[[ PROVIDED RECORDS, beginning ]]

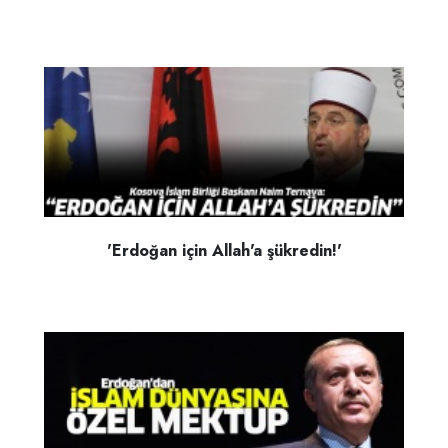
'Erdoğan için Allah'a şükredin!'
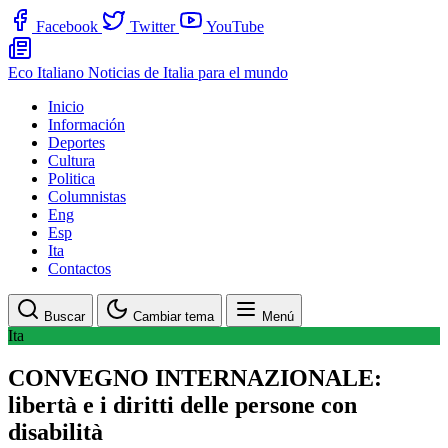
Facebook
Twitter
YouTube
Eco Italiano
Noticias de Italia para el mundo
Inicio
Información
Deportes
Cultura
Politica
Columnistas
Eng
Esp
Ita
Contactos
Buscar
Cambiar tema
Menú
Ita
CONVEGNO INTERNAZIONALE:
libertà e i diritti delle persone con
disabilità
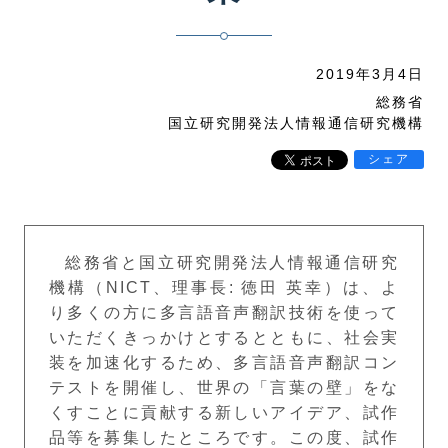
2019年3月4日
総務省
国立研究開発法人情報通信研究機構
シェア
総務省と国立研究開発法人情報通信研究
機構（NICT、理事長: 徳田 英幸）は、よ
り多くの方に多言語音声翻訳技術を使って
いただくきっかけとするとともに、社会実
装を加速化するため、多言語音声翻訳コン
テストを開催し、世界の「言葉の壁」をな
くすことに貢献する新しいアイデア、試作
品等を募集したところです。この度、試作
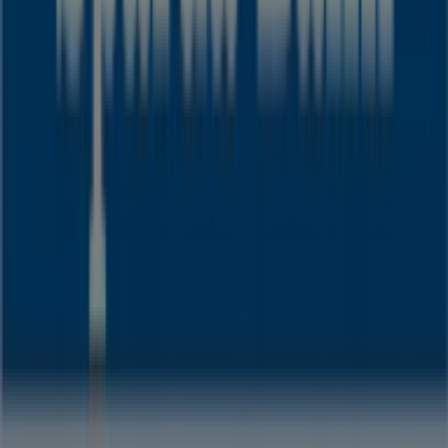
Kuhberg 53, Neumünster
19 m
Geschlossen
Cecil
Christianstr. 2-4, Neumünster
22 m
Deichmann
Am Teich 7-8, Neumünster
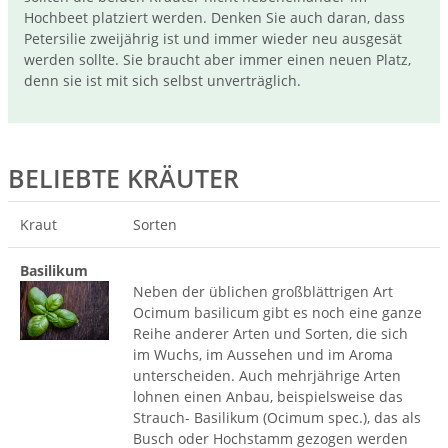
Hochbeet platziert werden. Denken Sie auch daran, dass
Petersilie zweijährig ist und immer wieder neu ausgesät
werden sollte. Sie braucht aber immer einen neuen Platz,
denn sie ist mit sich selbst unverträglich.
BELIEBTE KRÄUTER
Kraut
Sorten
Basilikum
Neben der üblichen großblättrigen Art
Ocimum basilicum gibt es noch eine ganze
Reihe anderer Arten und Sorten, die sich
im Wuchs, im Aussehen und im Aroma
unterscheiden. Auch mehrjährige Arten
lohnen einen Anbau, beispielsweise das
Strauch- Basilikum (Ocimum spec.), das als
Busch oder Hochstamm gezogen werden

[[ PROVIDED RECORDS, end ]]
[[ PROVIDED RECORDS, beginning ]]

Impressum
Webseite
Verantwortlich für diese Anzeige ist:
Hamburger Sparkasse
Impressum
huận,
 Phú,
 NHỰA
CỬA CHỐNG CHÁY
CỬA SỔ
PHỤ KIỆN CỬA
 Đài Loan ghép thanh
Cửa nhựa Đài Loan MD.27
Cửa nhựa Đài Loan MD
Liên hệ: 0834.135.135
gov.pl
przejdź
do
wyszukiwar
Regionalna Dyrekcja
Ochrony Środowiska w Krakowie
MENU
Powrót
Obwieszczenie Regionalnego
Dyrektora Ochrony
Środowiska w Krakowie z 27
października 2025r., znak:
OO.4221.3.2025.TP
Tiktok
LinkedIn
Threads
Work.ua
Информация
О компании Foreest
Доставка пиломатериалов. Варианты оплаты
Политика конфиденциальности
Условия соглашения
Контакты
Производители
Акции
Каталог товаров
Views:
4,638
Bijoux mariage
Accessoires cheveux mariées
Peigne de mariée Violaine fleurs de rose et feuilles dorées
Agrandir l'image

[[ PROVIDED RECORDS, end ]]

= WHAT YOU SHOULD DO =
In the material above, each line with the word "Ocimum" should be copied.

= PROBLEM SOLUTION =
Ocimum basilicum gibt es noch eine ganze
Strauch- Basilikum (Ocimum spec.), das als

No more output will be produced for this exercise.